Throughout my EMS career, when I told people I was a Paramedic, their gaze always darkened and many stated "I could never do that." To me, it was the only thing I ever could have imagined doing! I am a true type A, adrenaline junkie, and for me the work was not only fulfilling, the personal reward is indescribable. You never get a lot of "attaboys" in this business and the general public is not thankful, but given their situation when they encounter us, it is totally forgivable (except when it comes to voting for increased departmental budgets). So why would I dedicate my life to a business that has long hours, poor remuneration, dangerous working conditions, and in general is a total hardship on anyone who shares my existence? It is because I could DO the work. While training costs were no where near as high as when I went to school, it still would not have mattered in the bigger picture. I would have bit the bullet, and gone for the schooling. When chasing my academic degrees following my initial training, I often found myself deep in academic and personal debt while in pursuit of the dream. It was something I wanted more than anything else. Were the personal costs high? The answer is yes.
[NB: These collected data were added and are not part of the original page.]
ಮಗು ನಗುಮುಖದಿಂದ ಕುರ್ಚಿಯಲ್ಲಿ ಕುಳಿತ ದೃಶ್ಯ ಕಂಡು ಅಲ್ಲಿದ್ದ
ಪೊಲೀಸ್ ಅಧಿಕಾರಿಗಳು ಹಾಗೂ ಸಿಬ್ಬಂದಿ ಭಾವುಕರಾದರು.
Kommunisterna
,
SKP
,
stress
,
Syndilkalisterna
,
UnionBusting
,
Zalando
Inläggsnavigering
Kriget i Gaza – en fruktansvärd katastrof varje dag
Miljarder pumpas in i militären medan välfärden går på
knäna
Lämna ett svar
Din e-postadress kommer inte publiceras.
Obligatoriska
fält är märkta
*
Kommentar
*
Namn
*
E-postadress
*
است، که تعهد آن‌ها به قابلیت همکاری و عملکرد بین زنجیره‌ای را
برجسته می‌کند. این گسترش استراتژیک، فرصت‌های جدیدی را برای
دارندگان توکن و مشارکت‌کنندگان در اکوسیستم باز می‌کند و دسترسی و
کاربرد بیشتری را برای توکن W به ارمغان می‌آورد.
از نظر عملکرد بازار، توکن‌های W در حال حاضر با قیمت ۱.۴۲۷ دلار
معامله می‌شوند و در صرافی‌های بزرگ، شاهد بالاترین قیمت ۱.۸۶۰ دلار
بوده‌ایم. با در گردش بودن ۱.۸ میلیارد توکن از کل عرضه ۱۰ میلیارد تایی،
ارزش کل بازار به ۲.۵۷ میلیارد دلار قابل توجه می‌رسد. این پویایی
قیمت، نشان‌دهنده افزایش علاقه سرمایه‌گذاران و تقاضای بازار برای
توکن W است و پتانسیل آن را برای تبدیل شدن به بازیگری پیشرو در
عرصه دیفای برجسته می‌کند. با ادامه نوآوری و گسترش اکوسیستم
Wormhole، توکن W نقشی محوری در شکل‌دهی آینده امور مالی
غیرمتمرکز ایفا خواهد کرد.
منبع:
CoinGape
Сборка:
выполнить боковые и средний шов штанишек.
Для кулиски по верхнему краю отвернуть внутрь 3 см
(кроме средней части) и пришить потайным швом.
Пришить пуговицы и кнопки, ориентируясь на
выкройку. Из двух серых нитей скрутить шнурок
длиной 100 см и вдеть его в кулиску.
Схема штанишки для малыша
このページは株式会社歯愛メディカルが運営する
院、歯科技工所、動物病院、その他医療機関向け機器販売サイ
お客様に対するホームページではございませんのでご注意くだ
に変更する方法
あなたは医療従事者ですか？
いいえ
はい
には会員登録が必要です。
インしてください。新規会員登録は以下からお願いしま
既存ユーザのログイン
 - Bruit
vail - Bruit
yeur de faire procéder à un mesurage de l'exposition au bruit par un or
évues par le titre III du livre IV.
Were the professional results worth the long effort, the strain on the family, and all the long hours? Who knows, except that I will say that this profession is not for everyone. Those who really MUST do this (and at times it really comes down to must), sail through the work, absorb the costs (personal or otherwise), and step in as our newest colleagues. Those who slack off get buried in the workload (academic or otherwise) and never make it out. A coach of mine once stated, "you gotta want it!" Now, with the increased costs, the severe and continual pressure from other commitments, and the shear huge amount of effort to study and learn the craft, the reality is that "you gotta want it bad. Real bad!"

Shortages, yes there are. The only real solution has to be a similar solution that has been taken by the Nursing profession in their shortage. That is a total commitment from the federal government, the local community and the provider agencies to find the money, train the personnel, and totally see that our emergency workforce is the best it can be. EMS has been the bastard step-child of the fire service and health care since its inception. That perspective must change.

William R. Kerney, MA, EMTP-A, is a professor of emergency medicine at the Community College of Southern Nevada.